BD Pourquoi les baleines bleues viennent-elles s’échouer sur nos rivages 2006. @DR

Noir intégral, titre d’un recueil de BD d’Emmanuel Moynot, aurait pu aussi être celui de l’exposition que la médiathèque de Lormont lui a consacré en mai 2025. 

Le long des murs de la salle d’exposition plusieurs extraits des originaux de chacune des BD d’Emmanuel Moynot, avec parfois à côté, la planche en couleur et un petit carré de présentation de l’œuvre par l’auteur.
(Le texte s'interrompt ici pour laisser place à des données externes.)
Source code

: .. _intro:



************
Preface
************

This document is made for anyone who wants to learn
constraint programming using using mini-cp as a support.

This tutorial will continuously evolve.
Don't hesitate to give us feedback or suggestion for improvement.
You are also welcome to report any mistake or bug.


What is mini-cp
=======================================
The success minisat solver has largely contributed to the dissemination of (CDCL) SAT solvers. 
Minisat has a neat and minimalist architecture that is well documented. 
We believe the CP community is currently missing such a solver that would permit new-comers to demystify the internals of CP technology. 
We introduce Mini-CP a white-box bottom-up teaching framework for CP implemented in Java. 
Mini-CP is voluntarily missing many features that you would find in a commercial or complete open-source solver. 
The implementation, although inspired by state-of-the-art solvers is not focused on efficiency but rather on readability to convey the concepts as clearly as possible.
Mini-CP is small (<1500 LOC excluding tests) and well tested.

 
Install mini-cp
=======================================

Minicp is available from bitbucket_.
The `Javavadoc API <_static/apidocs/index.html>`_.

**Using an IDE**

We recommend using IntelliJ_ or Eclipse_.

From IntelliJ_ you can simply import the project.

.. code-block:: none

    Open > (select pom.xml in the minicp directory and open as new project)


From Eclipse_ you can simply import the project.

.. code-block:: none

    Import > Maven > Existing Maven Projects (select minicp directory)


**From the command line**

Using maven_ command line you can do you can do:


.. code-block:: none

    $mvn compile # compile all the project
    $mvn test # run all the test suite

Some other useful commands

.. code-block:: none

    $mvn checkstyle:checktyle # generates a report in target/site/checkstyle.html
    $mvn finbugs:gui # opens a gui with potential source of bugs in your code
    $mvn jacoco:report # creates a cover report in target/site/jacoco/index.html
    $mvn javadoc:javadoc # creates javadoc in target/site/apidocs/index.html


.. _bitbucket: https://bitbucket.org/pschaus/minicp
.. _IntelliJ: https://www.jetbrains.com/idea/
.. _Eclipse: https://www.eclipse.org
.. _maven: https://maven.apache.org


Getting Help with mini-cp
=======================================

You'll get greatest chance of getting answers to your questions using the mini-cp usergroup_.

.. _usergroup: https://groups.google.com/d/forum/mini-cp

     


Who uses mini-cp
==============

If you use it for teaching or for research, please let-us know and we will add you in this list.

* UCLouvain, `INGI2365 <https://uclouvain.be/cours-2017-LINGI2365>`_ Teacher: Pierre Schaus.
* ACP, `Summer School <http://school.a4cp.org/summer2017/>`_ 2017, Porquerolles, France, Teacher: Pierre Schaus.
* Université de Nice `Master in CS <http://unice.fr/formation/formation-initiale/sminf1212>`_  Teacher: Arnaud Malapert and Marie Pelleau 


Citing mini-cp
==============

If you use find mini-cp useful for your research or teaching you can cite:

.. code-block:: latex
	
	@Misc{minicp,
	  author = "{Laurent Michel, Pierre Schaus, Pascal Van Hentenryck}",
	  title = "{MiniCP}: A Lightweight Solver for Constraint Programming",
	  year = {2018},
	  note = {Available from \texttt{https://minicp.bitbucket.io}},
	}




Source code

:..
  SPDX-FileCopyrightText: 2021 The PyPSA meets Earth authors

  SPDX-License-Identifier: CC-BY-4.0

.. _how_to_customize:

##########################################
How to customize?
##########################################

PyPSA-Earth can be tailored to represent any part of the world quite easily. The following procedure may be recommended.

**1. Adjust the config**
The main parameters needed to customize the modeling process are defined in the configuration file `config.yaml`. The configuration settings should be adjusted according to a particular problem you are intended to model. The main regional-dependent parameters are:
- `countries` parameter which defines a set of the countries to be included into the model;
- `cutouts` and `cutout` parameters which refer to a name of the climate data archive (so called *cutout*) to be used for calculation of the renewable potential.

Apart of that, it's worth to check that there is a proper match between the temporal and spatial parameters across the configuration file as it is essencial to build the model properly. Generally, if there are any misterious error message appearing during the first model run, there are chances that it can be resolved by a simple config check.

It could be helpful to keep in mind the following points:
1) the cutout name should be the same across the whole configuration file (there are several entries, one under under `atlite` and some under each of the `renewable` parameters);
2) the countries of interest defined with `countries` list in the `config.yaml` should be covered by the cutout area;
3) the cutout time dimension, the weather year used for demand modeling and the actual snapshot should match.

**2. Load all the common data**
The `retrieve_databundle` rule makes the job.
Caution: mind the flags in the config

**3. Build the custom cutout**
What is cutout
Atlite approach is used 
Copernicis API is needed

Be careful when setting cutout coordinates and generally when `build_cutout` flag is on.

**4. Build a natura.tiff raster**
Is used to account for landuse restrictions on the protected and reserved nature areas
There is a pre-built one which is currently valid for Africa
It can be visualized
LA VILLE COMME SOURCE D’ANGOISSE

Dans ses récits, Moynot porte un regard sans concession sur la réalité sociale, celle de la banlieue populaire. Monde où les habitants semblent enfermés dans une vie étriquée au sein de petits pavillons sans âme. Il déclare : « J’aime dessiner les villes, les choses salies, abîmées… ». Ce monde urbain, source de tensions et de violence, forme selon lui le cadre idéal pour le polar dans des BD en noir et blanc. Il va reprendre, après Tardi, le personnage du détective Nestor Burma de Léo Malet, qu’il publiera chez Casterman. Parmi son œuvre impressionnante, on remarque une BD documentaire sur une étrange affaire, « Pierre Goldman, la vie d’un autre », en 2011.

DES OUTILS GRAPHIQUES AU SERVICE DE SON UNIVERS

L’intérêt des originaux d’Emmanuel Moynot est de révéler ses techniques de création. Ses vignettes toujours rectilignes, mais de différents formats, semblent emprisonner la réalité dépeinte, pour en faire surgir la violence latente. Pour son travail sur la planche, Moynot utilise un crayon graphite pour les volumes et les jeux d’ombres et un stylo plume pour les dessins à l’encre noire. Une fois le dessin terminé, il le numérise et travaille les ombres et les couleurs. Mais même en couleur ses pages montrent un monde terne et surtout minéral. Une exposition choc.